Начну с того, что Чернышевский был разночинец, мещанин, призывавший не к революции, а к буржуазному предпринимательству (мастерские Веры Павловны) и уходил от революции, не принимая в своей прокламации («Барским крестьянам от их доброжелателей поклон», за которую по иронии судьбы и безумию самодержавия был арестован), радикализма лондонских агитаторов.

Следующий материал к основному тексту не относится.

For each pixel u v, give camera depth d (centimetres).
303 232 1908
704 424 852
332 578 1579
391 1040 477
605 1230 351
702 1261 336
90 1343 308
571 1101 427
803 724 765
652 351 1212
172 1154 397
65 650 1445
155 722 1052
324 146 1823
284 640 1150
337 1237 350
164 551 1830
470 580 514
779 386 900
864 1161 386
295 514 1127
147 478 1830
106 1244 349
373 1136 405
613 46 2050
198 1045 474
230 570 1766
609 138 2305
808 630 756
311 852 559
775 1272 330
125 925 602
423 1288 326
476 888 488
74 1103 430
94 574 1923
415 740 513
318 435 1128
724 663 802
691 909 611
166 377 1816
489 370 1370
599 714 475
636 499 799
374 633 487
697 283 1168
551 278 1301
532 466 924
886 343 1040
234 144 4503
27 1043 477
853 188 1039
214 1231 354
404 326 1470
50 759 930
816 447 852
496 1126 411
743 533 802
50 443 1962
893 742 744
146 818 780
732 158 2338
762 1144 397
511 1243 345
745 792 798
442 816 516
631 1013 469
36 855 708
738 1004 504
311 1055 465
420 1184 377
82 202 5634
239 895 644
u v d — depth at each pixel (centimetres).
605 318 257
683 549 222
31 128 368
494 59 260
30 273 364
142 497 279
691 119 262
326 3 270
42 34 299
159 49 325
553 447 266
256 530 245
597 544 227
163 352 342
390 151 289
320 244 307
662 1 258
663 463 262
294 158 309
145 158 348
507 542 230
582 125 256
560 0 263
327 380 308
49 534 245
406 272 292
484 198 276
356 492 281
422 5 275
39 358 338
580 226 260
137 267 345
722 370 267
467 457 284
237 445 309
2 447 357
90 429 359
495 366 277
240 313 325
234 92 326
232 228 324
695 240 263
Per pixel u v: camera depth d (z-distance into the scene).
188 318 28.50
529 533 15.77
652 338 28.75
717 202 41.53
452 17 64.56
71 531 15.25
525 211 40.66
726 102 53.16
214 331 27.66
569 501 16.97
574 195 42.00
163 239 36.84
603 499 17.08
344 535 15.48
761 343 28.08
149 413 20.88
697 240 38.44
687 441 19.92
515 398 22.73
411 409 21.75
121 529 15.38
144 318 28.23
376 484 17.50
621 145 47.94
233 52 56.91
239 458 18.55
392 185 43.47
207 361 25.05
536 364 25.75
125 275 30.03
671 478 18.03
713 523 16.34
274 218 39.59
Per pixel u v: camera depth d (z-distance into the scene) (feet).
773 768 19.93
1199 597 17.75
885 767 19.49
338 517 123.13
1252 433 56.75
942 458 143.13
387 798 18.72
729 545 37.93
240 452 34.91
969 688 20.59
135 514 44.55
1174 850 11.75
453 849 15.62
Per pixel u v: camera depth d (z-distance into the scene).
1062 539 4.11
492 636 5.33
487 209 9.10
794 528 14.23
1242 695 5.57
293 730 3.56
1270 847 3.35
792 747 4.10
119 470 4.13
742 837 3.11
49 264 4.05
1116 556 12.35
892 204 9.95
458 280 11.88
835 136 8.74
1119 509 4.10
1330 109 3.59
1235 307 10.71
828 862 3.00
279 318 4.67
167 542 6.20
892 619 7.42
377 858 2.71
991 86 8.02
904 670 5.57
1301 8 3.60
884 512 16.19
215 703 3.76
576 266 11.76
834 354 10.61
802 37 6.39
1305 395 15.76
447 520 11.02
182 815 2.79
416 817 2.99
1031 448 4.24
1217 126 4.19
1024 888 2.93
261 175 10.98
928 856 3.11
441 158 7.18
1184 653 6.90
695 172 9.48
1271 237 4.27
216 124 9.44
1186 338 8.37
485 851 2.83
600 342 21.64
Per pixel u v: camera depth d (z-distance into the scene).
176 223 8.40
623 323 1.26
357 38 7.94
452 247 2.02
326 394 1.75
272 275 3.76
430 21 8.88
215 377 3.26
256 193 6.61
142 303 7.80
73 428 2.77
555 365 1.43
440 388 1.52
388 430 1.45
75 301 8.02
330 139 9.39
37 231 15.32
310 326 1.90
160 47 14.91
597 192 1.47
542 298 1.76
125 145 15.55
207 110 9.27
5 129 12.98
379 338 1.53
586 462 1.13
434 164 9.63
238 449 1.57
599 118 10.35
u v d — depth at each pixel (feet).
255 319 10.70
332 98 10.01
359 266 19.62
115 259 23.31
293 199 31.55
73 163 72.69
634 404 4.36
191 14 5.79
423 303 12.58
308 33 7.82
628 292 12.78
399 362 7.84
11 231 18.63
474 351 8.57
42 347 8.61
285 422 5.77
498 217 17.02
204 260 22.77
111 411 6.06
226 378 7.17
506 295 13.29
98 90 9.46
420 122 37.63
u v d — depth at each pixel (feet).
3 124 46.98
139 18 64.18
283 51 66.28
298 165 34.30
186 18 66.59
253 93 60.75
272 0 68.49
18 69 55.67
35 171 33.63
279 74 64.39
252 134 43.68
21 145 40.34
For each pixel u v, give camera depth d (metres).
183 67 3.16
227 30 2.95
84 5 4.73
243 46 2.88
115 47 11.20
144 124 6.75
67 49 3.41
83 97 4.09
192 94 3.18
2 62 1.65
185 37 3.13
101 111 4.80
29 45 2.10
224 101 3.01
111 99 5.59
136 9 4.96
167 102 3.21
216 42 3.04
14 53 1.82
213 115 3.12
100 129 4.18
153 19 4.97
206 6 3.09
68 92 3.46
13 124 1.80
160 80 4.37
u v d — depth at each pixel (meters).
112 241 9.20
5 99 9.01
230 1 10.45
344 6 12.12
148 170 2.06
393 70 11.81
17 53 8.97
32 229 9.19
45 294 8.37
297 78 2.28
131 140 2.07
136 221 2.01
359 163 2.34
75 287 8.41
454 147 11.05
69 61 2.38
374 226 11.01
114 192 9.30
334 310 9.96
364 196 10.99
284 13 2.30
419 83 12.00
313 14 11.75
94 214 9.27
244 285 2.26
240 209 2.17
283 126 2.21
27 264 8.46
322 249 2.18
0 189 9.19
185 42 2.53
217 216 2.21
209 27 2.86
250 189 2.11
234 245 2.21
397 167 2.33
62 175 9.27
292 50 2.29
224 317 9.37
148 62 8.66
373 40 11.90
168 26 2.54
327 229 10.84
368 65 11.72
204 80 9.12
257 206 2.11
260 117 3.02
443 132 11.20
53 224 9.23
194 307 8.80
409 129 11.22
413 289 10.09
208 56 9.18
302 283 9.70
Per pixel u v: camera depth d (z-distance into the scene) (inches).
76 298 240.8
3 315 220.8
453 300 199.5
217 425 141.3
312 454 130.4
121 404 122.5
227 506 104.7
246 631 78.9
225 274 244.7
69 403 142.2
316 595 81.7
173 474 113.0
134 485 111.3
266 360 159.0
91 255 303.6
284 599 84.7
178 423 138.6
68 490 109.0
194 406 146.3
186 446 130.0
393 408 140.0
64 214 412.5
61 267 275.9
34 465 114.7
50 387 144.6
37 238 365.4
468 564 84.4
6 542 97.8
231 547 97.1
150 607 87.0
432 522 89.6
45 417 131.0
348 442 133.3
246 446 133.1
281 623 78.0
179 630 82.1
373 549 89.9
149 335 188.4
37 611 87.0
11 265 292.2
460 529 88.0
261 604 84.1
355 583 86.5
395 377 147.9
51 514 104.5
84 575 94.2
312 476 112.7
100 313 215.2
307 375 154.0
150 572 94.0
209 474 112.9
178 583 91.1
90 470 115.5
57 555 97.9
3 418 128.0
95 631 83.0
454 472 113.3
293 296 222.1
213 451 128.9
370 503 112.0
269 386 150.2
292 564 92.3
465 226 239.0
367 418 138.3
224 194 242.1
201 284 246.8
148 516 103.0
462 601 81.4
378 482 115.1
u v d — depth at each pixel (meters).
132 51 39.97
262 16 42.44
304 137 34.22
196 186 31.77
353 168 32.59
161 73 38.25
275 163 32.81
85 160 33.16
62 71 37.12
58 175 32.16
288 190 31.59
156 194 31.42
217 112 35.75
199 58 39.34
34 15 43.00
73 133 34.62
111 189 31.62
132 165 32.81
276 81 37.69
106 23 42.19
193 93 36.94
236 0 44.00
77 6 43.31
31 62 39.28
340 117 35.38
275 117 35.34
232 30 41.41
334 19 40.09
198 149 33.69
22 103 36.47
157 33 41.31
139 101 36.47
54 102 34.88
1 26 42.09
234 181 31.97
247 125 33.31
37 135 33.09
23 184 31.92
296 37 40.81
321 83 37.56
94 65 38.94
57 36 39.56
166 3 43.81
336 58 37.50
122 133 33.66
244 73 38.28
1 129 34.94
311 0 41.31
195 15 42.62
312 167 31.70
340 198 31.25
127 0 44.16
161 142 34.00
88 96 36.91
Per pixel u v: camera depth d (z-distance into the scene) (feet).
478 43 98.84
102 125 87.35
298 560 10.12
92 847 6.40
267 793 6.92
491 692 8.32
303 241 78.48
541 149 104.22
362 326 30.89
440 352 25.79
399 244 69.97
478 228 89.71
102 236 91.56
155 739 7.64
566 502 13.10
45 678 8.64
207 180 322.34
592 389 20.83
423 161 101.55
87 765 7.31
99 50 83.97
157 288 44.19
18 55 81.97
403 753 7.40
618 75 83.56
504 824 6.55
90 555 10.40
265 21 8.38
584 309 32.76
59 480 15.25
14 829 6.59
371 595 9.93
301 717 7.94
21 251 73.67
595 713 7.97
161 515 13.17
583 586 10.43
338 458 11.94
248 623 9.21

Волюнтаризм герценовской позиции сказался и в его призывах 1861 г. в «Колоколе». Это было время разрозненных крестьянских бунтов, студенческих волнений, жестоко и кроваво подавляемых самодержавием. Чернышевский полагал, что эти стихийные выступления без серьезной подготовки ни к чему, кроме ненужных жертв, не приведут. Революция неизбежна, но, с одной стороны, она должна вызреть, с другой — необходимо объяснить народу его конкретные цели и задачи. Вот почему он в своей знаменитой прокламации «Барским крестьянам от их доброжелателей поклон» призывал: «Покуда пора не пришла, надо силу беречь, себя напрасно в беду не вводить. <…> Что толку‑то, ежели в одном селе булгу поднять, когда в других селах готовности еще нет? Это значит только дело портить да себя губить. <…> Мы уж увидим, когда пора будет, и объявление сделаем. <…> Тогда и легко будет волю добыть. <…> А мы все люди русские и промеж вас находимся, только до поры до времени не открываемся, потому что на доброе дело себя бережем, как и вас просим, чтобы вы себя берегли» [79]. В этом контексте обращения Герцена к студенчеству звучали крайне радикально и безжалостно: «Не жалейте вашей крови. Раны ваши святы, вы открываете новую эру нашей истории, вами Россия входит во второе тысячелетие, которое легко, может быть, начнется с изгнания варягов за море» (XV, 185). Речь шла об изгнании немецкой династии, как понимал Герцен вслед за Бакуниным царствующий дом Романовых. Этот бешеный антиевропеизм был вполне в духе русских радикалов, с презрением относившихся к Европе. Разумеется, к прямому радикализму, прямым высказываниям без маски псевдонима был повод.
После Манифеста 19 февраля об освобождения крестьян в апреле того же года в селе Бездна произошло крестьянское восстание во главе с Антоном Петровым, который объявил, что Манифест обманный, никакого оброка больше не надо платить и т. д. Восстание было подавлено войсками. Герцен, пару месяцев спустя призывавший студентов проливать кровь, полон возмущения от «пролития крестьянской крови в Бездне» (XV, 107) и пишет в «Колоколе» от 15 июня 1861 г.: «Мы не узнаем России. кровь дымится, трупы валяются! <…> И что за торопливость в казни Антона Петрова? Кто его судил? В чем его судили? Видно, скорее кровавые концы в воду! Какие же в самом деле мягкодушный царь дал инструкции?» (XV, 107–108). Казалось бы, полный разрыв с императором — реформатором! Но 15 августа 1862 г. в статье «Журналисты и террористы» («Колокол», лист 141) он снова обращается к императору, а не радикалам: «Стань царская власть в главу народного дела, где найдется достаточная сила, могущая бороться с ней и ей противудействовать во имя своекорыстных интересов касты, сословия?» (XVI, 225).